>>>
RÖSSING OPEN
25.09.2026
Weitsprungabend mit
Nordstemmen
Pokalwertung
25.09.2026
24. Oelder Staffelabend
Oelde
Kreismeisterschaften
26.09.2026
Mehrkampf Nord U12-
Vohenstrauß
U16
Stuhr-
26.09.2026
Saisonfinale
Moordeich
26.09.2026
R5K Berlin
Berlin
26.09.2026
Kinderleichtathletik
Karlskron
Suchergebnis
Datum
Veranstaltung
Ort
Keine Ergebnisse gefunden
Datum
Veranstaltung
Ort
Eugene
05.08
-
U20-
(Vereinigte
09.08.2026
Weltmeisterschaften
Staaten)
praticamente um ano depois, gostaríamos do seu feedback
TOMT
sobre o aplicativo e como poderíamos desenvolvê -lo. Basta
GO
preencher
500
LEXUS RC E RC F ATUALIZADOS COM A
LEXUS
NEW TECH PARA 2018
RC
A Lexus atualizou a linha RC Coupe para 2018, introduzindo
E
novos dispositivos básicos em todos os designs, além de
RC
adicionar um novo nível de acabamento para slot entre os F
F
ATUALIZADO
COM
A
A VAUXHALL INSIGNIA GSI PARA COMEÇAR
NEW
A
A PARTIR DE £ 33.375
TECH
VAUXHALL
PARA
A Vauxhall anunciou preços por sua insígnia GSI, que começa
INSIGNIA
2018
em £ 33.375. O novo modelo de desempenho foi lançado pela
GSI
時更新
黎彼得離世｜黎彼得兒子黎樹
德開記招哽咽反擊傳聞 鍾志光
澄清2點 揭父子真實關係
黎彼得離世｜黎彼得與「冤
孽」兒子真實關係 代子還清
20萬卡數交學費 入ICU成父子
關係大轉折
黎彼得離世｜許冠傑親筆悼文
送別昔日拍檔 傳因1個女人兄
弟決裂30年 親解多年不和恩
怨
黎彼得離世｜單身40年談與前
<<<
>>>
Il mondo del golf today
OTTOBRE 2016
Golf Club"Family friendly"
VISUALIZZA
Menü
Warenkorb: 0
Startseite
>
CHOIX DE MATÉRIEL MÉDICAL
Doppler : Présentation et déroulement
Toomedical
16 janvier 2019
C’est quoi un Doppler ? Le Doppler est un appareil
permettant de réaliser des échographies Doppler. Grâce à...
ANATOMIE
<<<
> [EXERCISE DIRECTIONS]:
Find each line in the data above with the word "INSIGNIA", then copy it.

> [RESPONSE]:
A VAUXHALL INSIGNIA GSI PARA COMEÇAR
INSIGNIA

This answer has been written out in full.